Impor pangan, masihkah
akan dilanjutkan?
Meningkatnya impor pangan indonesia setiap tahun terutama beras tentu mencoreng nama indonesia yang dikenal sebaga agraris. Permasalahan ini tentu tak terlepas dari kebijakan yang diambil oleh kementerian pertanian
Selama periode pemerintahan terakhir, impor pangan dibandingkan dengan tahun 2004 meningkat tajam. daging sapi 349,6 persen, Beras meningkat 482,6 persen, gula 114,6 persen, cabai 141,0 persen,bawang merah 99,8 persen, jagung 89,0 persen, kedelai 56,8 persen, dan gandum 45,2 persen (DA Santosa, Kompas, 26/3/2014, diolah dari Bappenas 2014 dan USDA 2014). Ironisnya anggaran sektor pangan dan pertanian selama sembilan tahun terakhir ini meningkat 611 persen!
Selain itu petani justru menjadi objek kebijakan yang justru merugikan petani. Pengambilan kebijakan impor telah menghempas jutaan petani karena harga produk turun ketika masa panen tiba. Gula rafinasi yang diimpor masuk ke pasar bebas dan persetujuan impor gula kristal putih oleh Kementerian Perdagangan (10/7/2014) menghancurkan harga gula di tingkat petani, justru ketika petani tebu mulai memasuki panen raya.
Siklus ini terus berulang setiap tahun. Tidak hanya di satu jenis produk tetapi di barbagai jenia produk seperti kedelai, jagung, beras, bawang merah, dan bawang putih. Selain itu pemerintah lebih memfokuskan harga produk ditingkat konsumen sehingga impor menjadi jalan untuk menurunkan harga produk di pasaran tampa memnperhatikan kerugian yang didera petani. Selain itu rezim ketahanan pangan lebih menempatkan investor asing dan pengusaha di tingkat tertinggi piramida pertanian indonesia.
Pertumbuhan ekonomi di atas 5 persen selama periode pemerintahan sekarang praktis tak berdampak terhadap pertumbuhan sektor pertanian lokal kita, karena kebijakan pemerintah mentitikberatkan pengusaha sebagai pelaku sektor pertanian tampa ada usaha yang signifikan untuk memajukan kapasitas petani.
Alih alih untuk meningkatkan kapasitas petani. kebijakan pemerintah dalam lima tahun terakhir justru semakin liberal dan sangat condong ke korporasi asing.
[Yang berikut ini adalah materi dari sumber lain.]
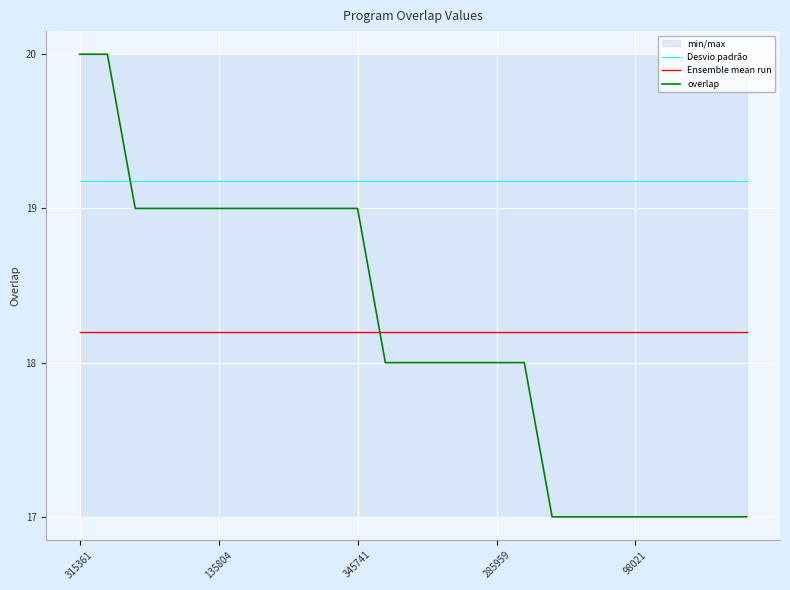

Reading left to right, transcribe all the data shown in this chart.

Desvio padrão: 19.2	19.2	19.2	19.2	19.2	19.2	19.2	19.2	19.2	19.2	19.2	19.2	19.2	19.2	19.2	19.2	19.2	19.2	19.2	19.2	19.2	19.2	19.2	19.2	19.2
Ensemble mean run: 18.2	18.2	18.2	18.2	18.2	18.2	18.2	18.2	18.2	18.2	18.2	18.2	18.2	18.2	18.2	18.2	18.2	18.2	18.2	18.2	18.2	18.2	18.2	18.2	18.2
overlap: 20.0	20.0	19.0	19.0	19.0	19.0	19.0	19.0	19.0	19.0	19.0	18.0	18.0	18.0	18.0	18.0	18.0	17.0	17.0	17.0	17.0	17.0	17.0	17.0	17.0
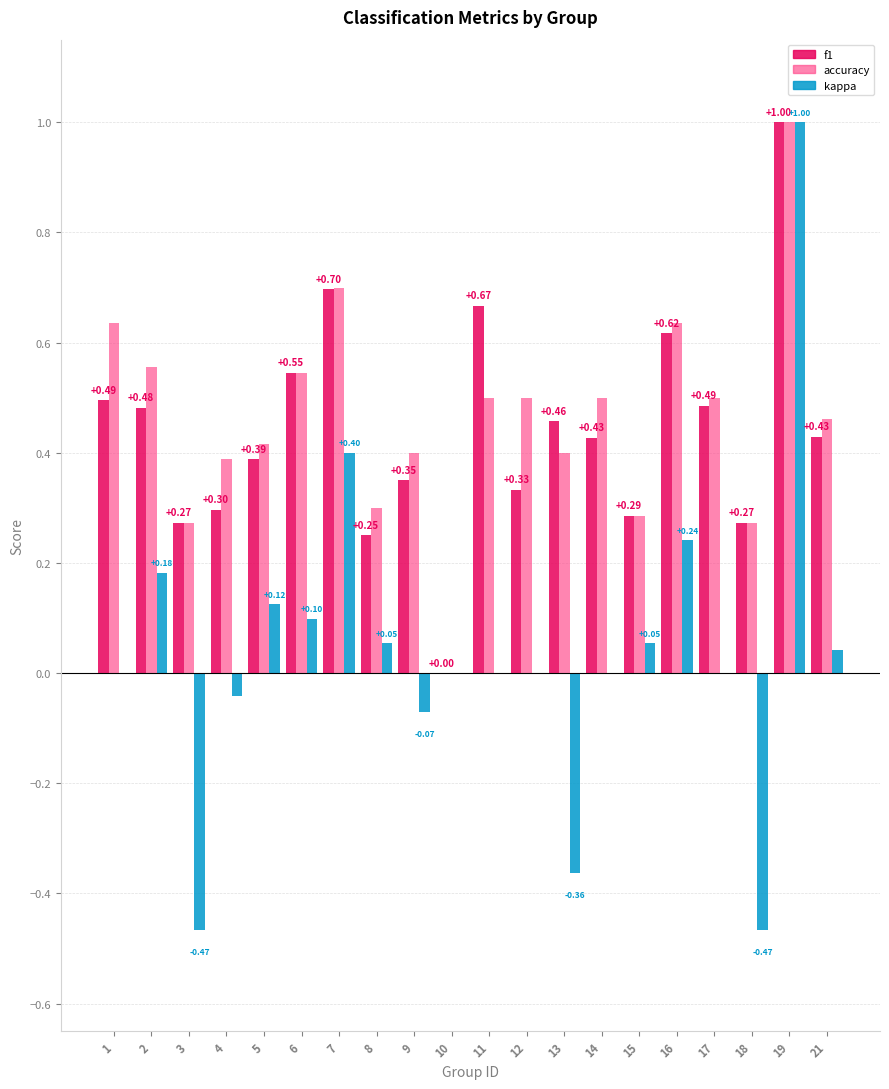

What is the sum of all accuracy values?

9.3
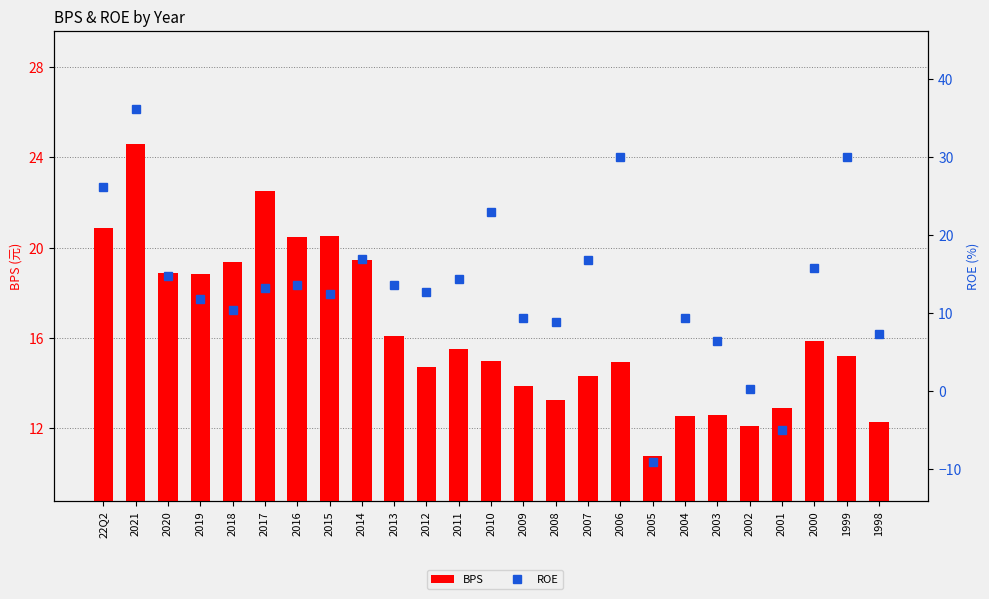

Is the value of BPS at 2007 greater than the value of ROE at 2003?

Yes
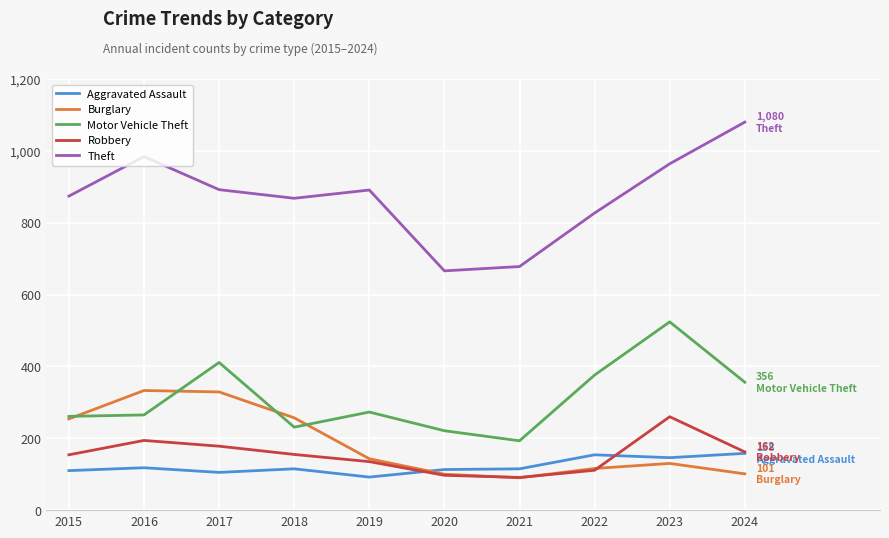

Is it true that Motor Vehicle Theft equals 428 at 2016?

False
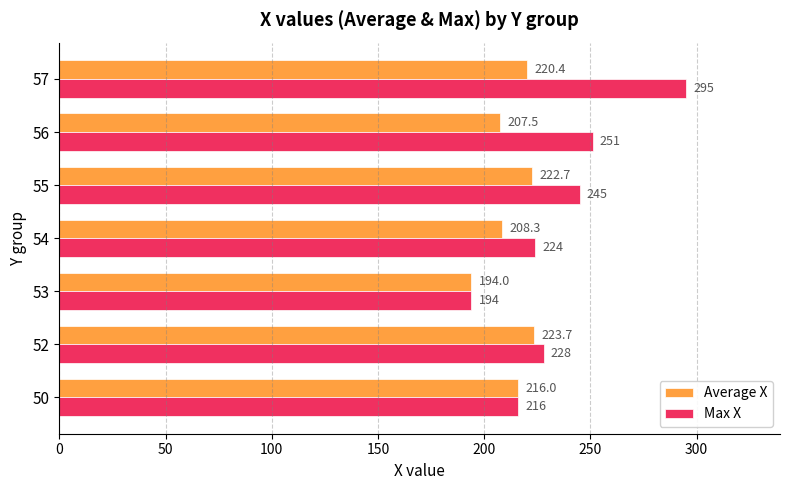

What is the greatest value displayed?

295.0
Jumlah investasi asing (Foreign Direct Investment/ FDI) untuk sektor pertanian melalui lisensi yang telah diterbitkan pemerintah meningkat luar biasa tinggi, yaitu dari 1221 pada tahun 2009 menjadi 4342 pada tahun 2011 atau 255 persen hanya dalam tempo dua tahun (BKPM 2012). Pada periode 2010-2013 nilai investasi asing di bidang pangan dan perkebunan meningkat sebesar 113 persen (BKPM 2014).
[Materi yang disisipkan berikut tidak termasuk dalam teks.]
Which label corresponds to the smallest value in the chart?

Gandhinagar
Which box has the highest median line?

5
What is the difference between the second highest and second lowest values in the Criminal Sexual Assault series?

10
Kecendrungan pengambilan kebijakan ini tentu sangat mengkhawatirkan, apalagi indonesia akan menghadapi MEA akhir 2015 mendatang. Dimana harga tarif masuk keluar barang antar negara akan ditiadakan. Jika harga barang impor sekarang sudah sangat murah sehingga membuat petani indonesia kebablasan apalagi jika tampa tarif. Barang akan bebas masuk ke pasar terbesar asean, Indonesia.
Diera pemerintahan baru, tentu perlu kebijakan yang mampu mengatasi kepelikan yang tengah melanda negeri yang disebut sebagai negara agraris ini. Pemerintah yang baru harus kembali mencek dan menganalis kebijakan kebijakan pemerintah lampau yang justru telah memperparah petani dan pertanian indonesia. Kebiasaan impor pangan perlu direm dan peningkatan sdm petani perlu ditingkatkan. Semoga.